Illegal immigration disrupts Taiwan’s economic shift away from China and towards Southeast Asia
- Policy to expand economic reach and reduce dependence on China runs into teething problems as tourism, trade and tuition numbers soar but so do visa violations
- Taiwan President Tsai Ing-wen introduced the New Southbound Policy in 2016
Nearly 2,000 visitors have violated Taiwan’s immigration rules since they were relaxed three years ago to boost the self-ruled island’s slow moving economy and reduce its reliance on mainland China.
Tourists have been pouring in from South and Southeast Asia in response to Taiwan President Tsai Ing-wen’s New Southbound Policy, introduced in 2016, to shift her island’s economic weight to those regions.
Enrolment by Southeast Asian students at Taiwanese universities is shooting up, too, and trade with 18 policy-targeted countries grew more than 15 per cent in 2017.
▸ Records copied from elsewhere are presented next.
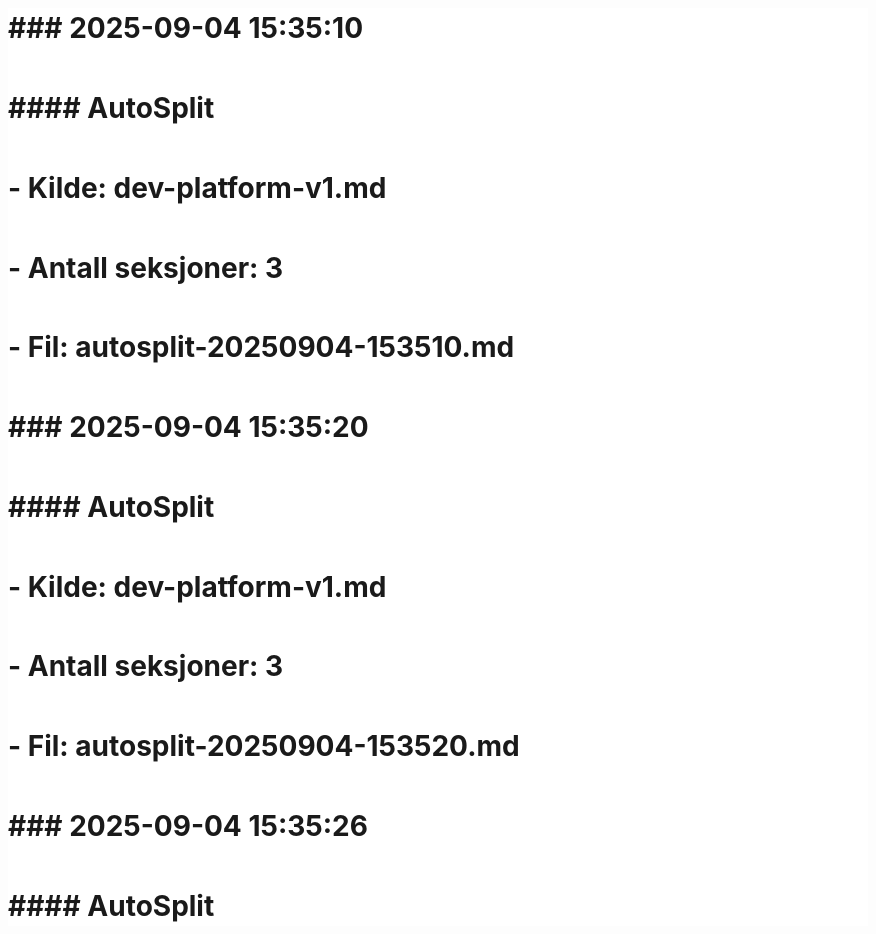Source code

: #

# \### 2025-09-04 15:35:10

# \#### AutoSplit

# \- Kilde: dev-platform-v1.md

# \- Antall seksjoner: 3

# \- Fil: autosplit-20250904-153510.md

#

#

#

#

# \### 2025-09-04 15:35:20

# \#### AutoSplit

# \- Kilde: dev-platform-v1.md

# \- Antall seksjoner: 3

# \- Fil: autosplit-20250904-153520.md

#

#

#

#

# \### 2025-09-04 15:35:26

# \#### AutoSplit
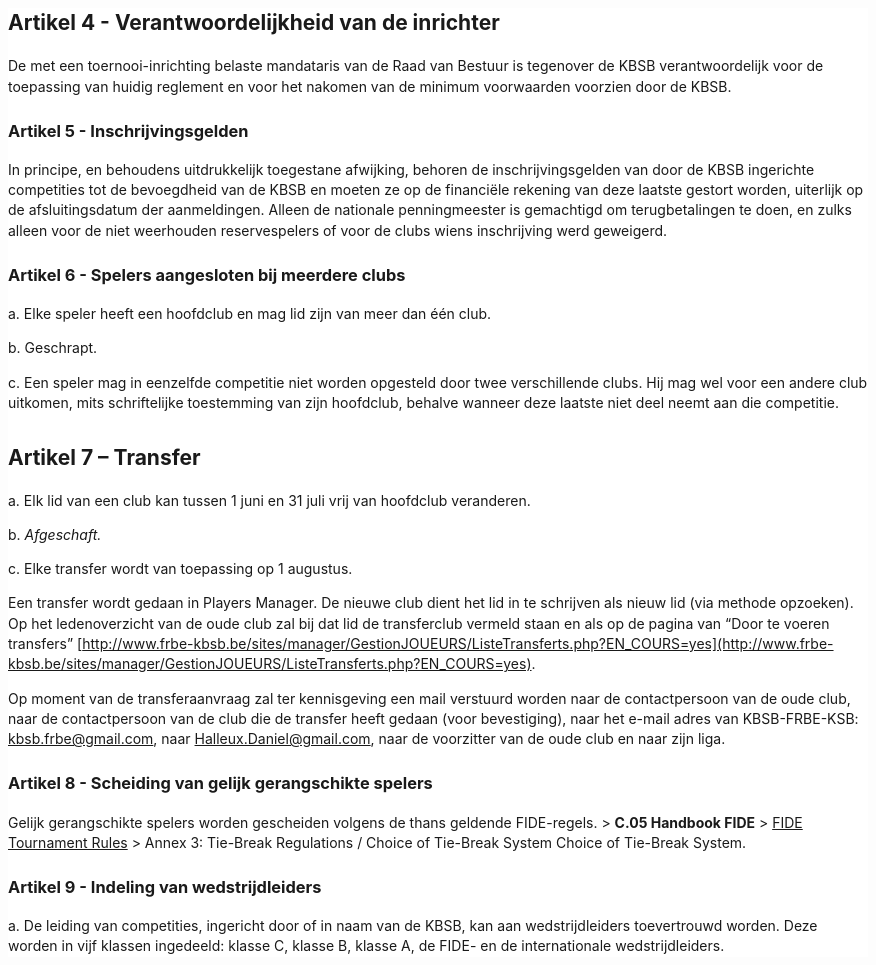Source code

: ## Artikel 4 - Verantwoordelijkheid van de inrichter

De met een toernooi-inrichting belaste mandataris van de Raad van Bestuur is tegenover de KBSB verantwoordelijk voor de toepassing van huidig reglement en voor het nakomen van de minimum voorwaarden voorzien door de KBSB.

### Artikel 5 - Inschrijvingsgelden

In principe, en behoudens uitdrukkelijk toegestane afwijking, behoren de inschrijvingsgelden van door de KBSB ingerichte competities tot de bevoegdheid van de KBSB en moeten ze op de financiële rekening van deze laatste gestort worden, uiterlijk op de afsluitingsdatum der aanmeldingen. Alleen de nationale penningmeester is gemachtigd om terugbetalingen te doen, en zulks alleen voor de niet weerhouden reservespelers of voor de clubs wiens inschrijving werd geweigerd.

### Artikel 6 - Spelers aangesloten bij meerdere clubs

a.	Elke speler heeft een hoofdclub en mag lid zijn van meer dan één club.

b.	Geschrapt.

c.	Een speler mag in eenzelfde competitie niet worden opgesteld door twee verschillende clubs. Hij mag wel voor een andere club uitkomen, mits schriftelijke toestemming van zijn hoofdclub, behalve wanneer deze laatste niet deel neemt aan die competitie.

## Artikel 7 – Transfer


a.	Elk lid van een club kan tussen 1 juni en 31 juli vrij van hoofdclub veranderen.

b. _Afgeschaft._

c.	Elke transfer wordt van toepassing op 1 augustus.  

Een transfer wordt gedaan in Players Manager. De nieuwe club dient het lid in te schrijven als nieuw lid (via methode opzoeken). Op het ledenoverzicht van de oude club zal bij dat lid de transferclub vermeld staan en als op de pagina van “Door te voeren transfers” [http://www.frbe-kbsb.be/sites/manager/GestionJOUEURS/ListeTransferts.php?EN_COURS=yes](http://www.frbe-kbsb.be/sites/manager/GestionJOUEURS/ListeTransferts.php?EN_COURS=yes). 

Op moment van de transferaanvraag zal ter kennisgeving een mail verstuurd worden naar de contactpersoon van de oude club, naar de contactpersoon van de club die de transfer heeft gedaan  (voor bevestiging), naar het e-mail adres van KBSB-FRBE-KSB: [kbsb.frbe@gmail.com](mailto:kbsb.frbe@gmail.com), naar [Halleux.Daniel@gmail.com](mailto:Halleux.Daniel@gmail.com), naar de voorzitter van de oude club en naar zijn liga.

### Artikel 8 - Scheiding van gelijk gerangschikte spelers

Gelijk gerangschikte spelers worden gescheiden volgens de thans geldende FIDE-regels. > **C.05 Handbook FIDE** > [FIDE Tournament Rules](http://www.fide.com/component/handbook/?id=20&view=category)  > Annex 3: Tie-Break Regulations / Choice of Tie-Break System Choice of Tie-Break System.

### Artikel 9 - Indeling van wedstrijdleiders 

a.	De leiding van competities, ingericht door of in naam van de KBSB, kan aan wedstrijdleiders toevertrouwd worden. Deze worden in vijf klassen ingedeeld: klasse C, klasse B, klasse A, de FIDE- en de internationale wedstrijdleiders.
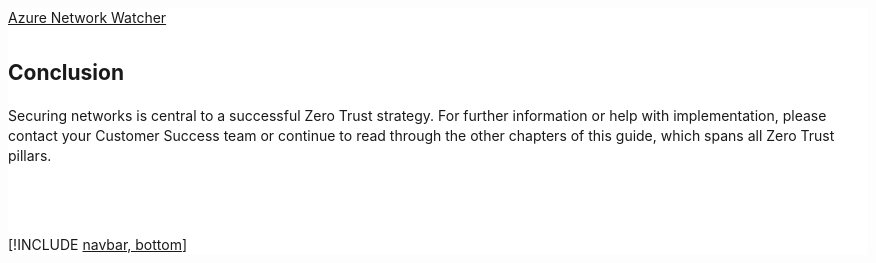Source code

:[Azure Network Watcher](/azure/network-watcher/network-watcher-monitoring-overview)

## Conclusion

Securing networks is central to a successful Zero Trust strategy. For further information or help with implementation, please contact your Customer Success team or continue to read through the other chapters of this guide, which spans all Zero Trust pillars.


<br/><br/>

[!INCLUDE [navbar, bottom](../includes/navbar-bottom.md)]
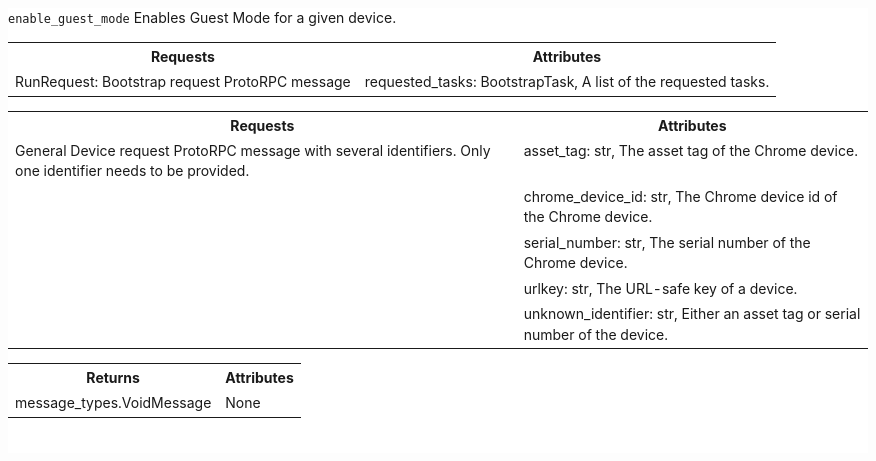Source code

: `enable_guest_mode` Enables Guest Mode for a given device.

<table>
   <tbody>
      <tr>
         <th align="center">Requests</th>
         <th align="center">Attributes</th>
      </tr>
      <tr>
         <td>RunRequest: Bootstrap request ProtoRPC message</td>
         <td>requested_tasks: BootstrapTask, A list of the requested tasks.</td>
      </tr>
   </tbody>
</table>

<table>
   <tbody>
      <tr>
         <th align="center">Requests</th>
         <th align="center">Attributes</th>
      </tr>
      <tr>
         <td>General Device request ProtoRPC message with several identifiers. Only one identifier needs to be provided.</td>
         <td>asset_tag: str, The asset tag of the Chrome device.</td>
      </tr>
      <tr>
         <td></td>
         <td>chrome_device_id: str, The Chrome device id of the Chrome device.</td>
      <tr>
         <td></td>
         <td>serial_number: str, The serial number of the Chrome device.</td>
      <tr>
         <td></td>
         <td>urlkey: str, The URL-safe key of a device.</td>
      <tr>
         <td></td>
         <td>unknown_identifier: str, Either an asset tag or serial number of the device.</td>
   </tbody>
</table>

<table>
   <tbody>
      <tr>
         <th align="center">Returns</th>
         <th align="center">Attributes</th>
      </tr>
      <tr>
         <td>message_types.VoidMessage</td>
         <td>None</td>
      </tr>
   </tbody>
</table>
<br>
But a surge in visa violations is challenging officials to bolster immigration controls without disrupting trade inflows, tourism or tuition.
The case of Taiwan’s missing Vietnamese tourists: honest error or human trafficking?
In all, 1,950 visitors from 18 countries covered by the policy went missing in Taiwan between August 2016 and March last year, the legislature’s budget office said in December. Hundreds of university students have also turned to illegal jobs, according to a legislator and local media reports.
“In a sense this is part of the price of doing business, in this case seeking more people-to-people engagement with countries that generally have a lower quality of life than Taiwan,” said Denny Roy, senior fellow at the East-West Centre think tank in Honolulu.